My MIL was used to it, she thinks too much togetherness is weird, and thinks I'm just lazy b/c I like to have DH around, and have his help around the house and with DS. She chose that lifestyle, and in fact FIL retired THREE time in total, b/c they couldn't get along when they were near each other every day. The last time he retired he didn't go back because, well, he died, and I'm not blaming MIL, but it was b/c he made a decision to stop taking pain pills for a kidney procedure he had, and b/c every conversation they had was an argument if they were around each other too often (and she wasn't allowed to tell him what to do), she didn't know that he had stopped taking his antibiotics as well, and 2 months later his body just coudln't fight what that had done to him any longer (deep set kidney and "blood" infection, leading to heart attacks, leading to bypass that he just coudln't heal from with the deep-set infection).


Anyway, I'm just saying that you're used to what you're used to, and MIL was used to seeing her husband only half of the time, while DH chose differently, and we're used to seeing each other most of the time, and having separate, even partial, vacations is very difficult for us.
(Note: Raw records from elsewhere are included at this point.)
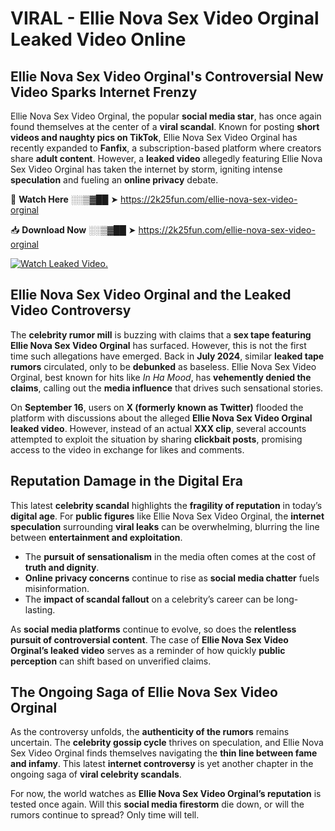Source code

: # VIRAL - Ellie Nova Sex Video Orginal Leaked Video Online

## **Ellie Nova Sex Video Orginal's Controversial New Video Sparks Internet Frenzy**  

Ellie Nova Sex Video Orginal, the popular **social media star**, has once again found themselves at the center of a **viral scandal**. Known for posting **short videos and naughty pics on TikTok**, Ellie Nova Sex Video Orginal has recently expanded to **Fanfix**, a subscription-based platform where creators share **adult content**. However, a **leaked video** allegedly featuring Ellie Nova Sex Video Orginal has taken the internet by storm, igniting intense **speculation** and fueling an **online privacy** debate.  

🔴 **Watch Here** ░░▒▓██ ➤ https://2k25fun.com/ellie-nova-sex-video-orginal  

📥 **Download Now** ░░▒▓██ ➤ https://2k25fun.com/ellie-nova-sex-video-orginal  

[![Watch Leaked Video.](https://miro.medium.com/v2/resize:fit:828/format:webp/1*cilzJN44JGOrTw9NJCrNHA.gif "Watch Leaked Video")](https://2k25fun.com/ellie-nova-sex-video-orginal)

## **Ellie Nova Sex Video Orginal and the Leaked Video Controversy**  

The **celebrity rumor mill** is buzzing with claims that a **sex tape featuring Ellie Nova Sex Video Orginal** has surfaced. However, this is not the first time such allegations have emerged. Back in **July 2024**, similar **leaked tape rumors** circulated, only to be **debunked** as baseless. Ellie Nova Sex Video Orginal, best known for hits like *In Ha Mood*, has **vehemently denied the claims**, calling out the **media influence** that drives such sensational stories.  

On **September 16**, users on **X (formerly known as Twitter)** flooded the platform with discussions about the alleged **Ellie Nova Sex Video Orginal leaked video**. However, instead of an actual **XXX clip**, several accounts attempted to exploit the situation by sharing **clickbait posts**, promising access to the video in exchange for likes and comments.  

## **Reputation Damage in the Digital Era**  

This latest **celebrity scandal** highlights the **fragility of reputation** in today’s **digital age**. For **public figures** like Ellie Nova Sex Video Orginal, the **internet speculation** surrounding **viral leaks** can be overwhelming, blurring the line between **entertainment and exploitation**.  

- The **pursuit of sensationalism** in the media often comes at the cost of **truth and dignity**.  
- **Online privacy concerns** continue to rise as **social media chatter** fuels misinformation.  
- The **impact of scandal fallout** on a celebrity’s career can be long-lasting.  

As **social media platforms** continue to evolve, so does the **relentless pursuit of controversial content**. The case of **Ellie Nova Sex Video Orginal’s leaked video** serves as a reminder of how quickly **public perception** can shift based on unverified claims.  

## **The Ongoing Saga of Ellie Nova Sex Video Orginal**  

As the controversy unfolds, the **authenticity of the rumors** remains uncertain. The **celebrity gossip cycle** thrives on speculation, and Ellie Nova Sex Video Orginal finds themselves navigating the **thin line between fame and infamy**. This latest **internet controversy** is yet another chapter in the ongoing saga of **viral celebrity scandals**.  

For now, the world watches as **Ellie Nova Sex Video Orginal’s reputation** is tested once again. Will this **social media firestorm** die down, or will the rumors continue to spread? Only time will tell.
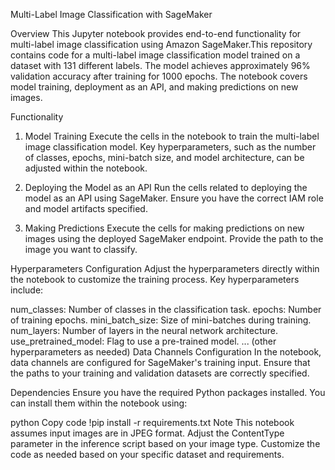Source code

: Multi-Label Image Classification with SageMaker

Overview
This Jupyter notebook provides end-to-end functionality for multi-label image classification using Amazon SageMaker.This repository contains code for a multi-label image classification model trained on a dataset with 131 different labels. The model achieves approximately 96% validation accuracy after training for 1000 epochs. The notebook covers model training, deployment as an API, and making predictions on new images.

Functionality
1. Model Training
Execute the cells in the notebook to train the multi-label image classification model. Key hyperparameters, such as the number of classes, epochs, mini-batch size, and model architecture, can be adjusted within the notebook.

2. Deploying the Model as an API
Run the cells related to deploying the model as an API using SageMaker. Ensure you have the correct IAM role and model artifacts specified.

3. Making Predictions
Execute the cells for making predictions on new images using the deployed SageMaker endpoint. Provide the path to the image you want to classify.

Hyperparameters Configuration
Adjust the hyperparameters directly within the notebook to customize the training process. Key hyperparameters include:

num_classes: Number of classes in the classification task.
epochs: Number of training epochs.
mini_batch_size: Size of mini-batches during training.
num_layers: Number of layers in the neural network architecture.
use_pretrained_model: Flag to use a pre-trained model.
... (other hyperparameters as needed)
Data Channels Configuration
In the notebook, data channels are configured for SageMaker's training input. Ensure that the paths to your training and validation datasets are correctly specified.

Dependencies
Ensure you have the required Python packages installed. You can install them within the notebook using:

python
Copy code
!pip install -r requirements.txt
Note
This notebook assumes input images are in JPEG format. Adjust the ContentType parameter in the inference script based on your image type.
Customize the code as needed based on your specific dataset and requirements.
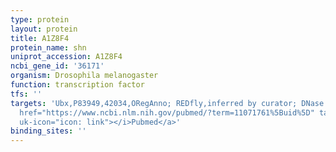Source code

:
 ```yaml
---
type: protein
layout: protein
title: A1Z8F4
protein_name: shn
uniprot_accession: A1Z8F4
ncbi_gene_id: '36171'
organism: Drosophila melanogaster
function: transcription factor
tfs: ''
targets: 'Ubx,P83949,42034,ORegAnno; REDfly,inferred by curator; DNase I footprinting,&ensp;<a
  href="https://www.ncbi.nlm.nih.gov/pubmed/?term=11071761%5Buid%5D" target="_blank"><i
  uk-icon="icon: link"></i>Pubmed</a>'
binding_sites: ''
---
```

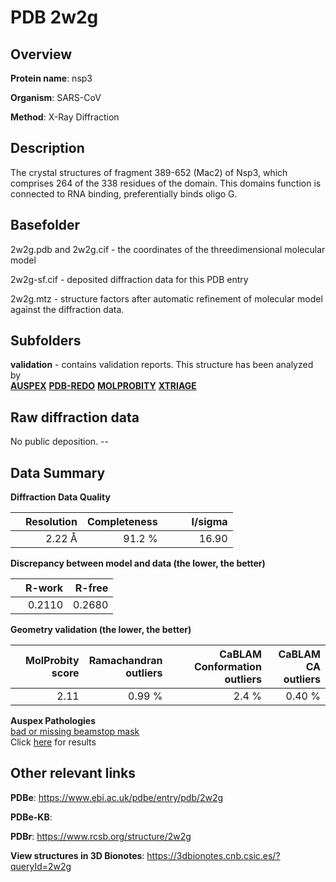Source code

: # PDB 2w2g

## Overview

**Protein name**: nsp3

**Organism**: SARS-CoV

**Method**: X-Ray Diffraction

## Description

The crystal structures of fragment 389-652 (Mac2) of Nsp3, which comprises 264 of the 338 residues of the domain. This domains function is connected to RNA binding, preferentially binds oligo G.

## Basefolder

2w2g.pdb and 2w2g.cif - the coordinates of the threedimensional molecular model

2w2g-sf.cif - deposited diffraction data for this PDB entry

2w2g.mtz - structure factors after automatic refinement of molecular model against the diffraction data.

## Subfolders





**validation** - contains validation reports. This structure has been analyzed by <br>[**AUSPEX**](https://github.com/thorn-lab/coronavirus_structural_task_force/tree/master/pdb/nsp3/SARS-CoV/2w2g/validation/auspex) [**PDB-REDO**](https://github.com/thorn-lab/coronavirus_structural_task_force/tree/master/pdb/nsp3/SARS-CoV/2w2g/validation/pdb-redo) [**MOLPROBITY**](https://github.com/thorn-lab/coronavirus_structural_task_force/tree/master/pdb/nsp3/SARS-CoV/2w2g/validation/molprobity) [**XTRIAGE**](https://github.com/thorn-lab/coronavirus_structural_task_force/blob/master/pdb/nsp3/SARS-CoV/2w2g/validation/Xtriage_output.log)   



## Raw diffraction data

No public deposition. --<br> 

## Data Summary
**Diffraction Data Quality**

|   | Resolution | Completeness| I/sigma |
|---|-------------:|----------------:|--------------:|
|   |2.22 Å|91.2  %|<img width=50/>16.90|

**Discrepancy between model and data (the lower, the better)**

|   | **R-work**| **R-free**   
|---|-------------:|----------------:|           
||  0.2110|  0.2680|

**Geometry validation (the lower, the better)**

|   |**MolProbity<br>score**| **Ramachandran<br>outliers** | **CaBLAM<br>Conformation outliers** | **CaBLAM<br>CA outliers** |
|---|-------------:|----------------:|----------------:|----------------:|
||  2.11|  0.99 %|2.4 %|0.40 %|

**Auspex Pathologies**<br> [bad or missing beamstop mask](https://www.auspex.de/pathol/#2)<br>Click [here](https://github.com/thorn-lab/coronavirus_structural_task_force/blob/master/pdb/nsp3/SARS-CoV/2w2g/validation/auspex/2w2g_auspex_comments.txt)  for results

 



## Other relevant links 
**PDBe**:  https://www.ebi.ac.uk/pdbe/entry/pdb/2w2g

**PDBe-KB**:  
 
**PDBr**: https://www.rcsb.org/structure/2w2g 

**View structures in 3D Bionotes**: https://3dbionotes.cnb.csic.es/?queryId=2w2g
I'm supposed to go to CA to visit my own dad, with DS, and keep putting it off b/c it's just weird to run off and have a vacation while DH works...

I totally understand.
 
I'm sure you will miss you husband and worry about stuff but try to have a great time anyway. Perhaps your dr can give you something mild to help with anxiety on the flight. I would worry about upsetting the kids during the flight.

I hope you have a wonderful vacation!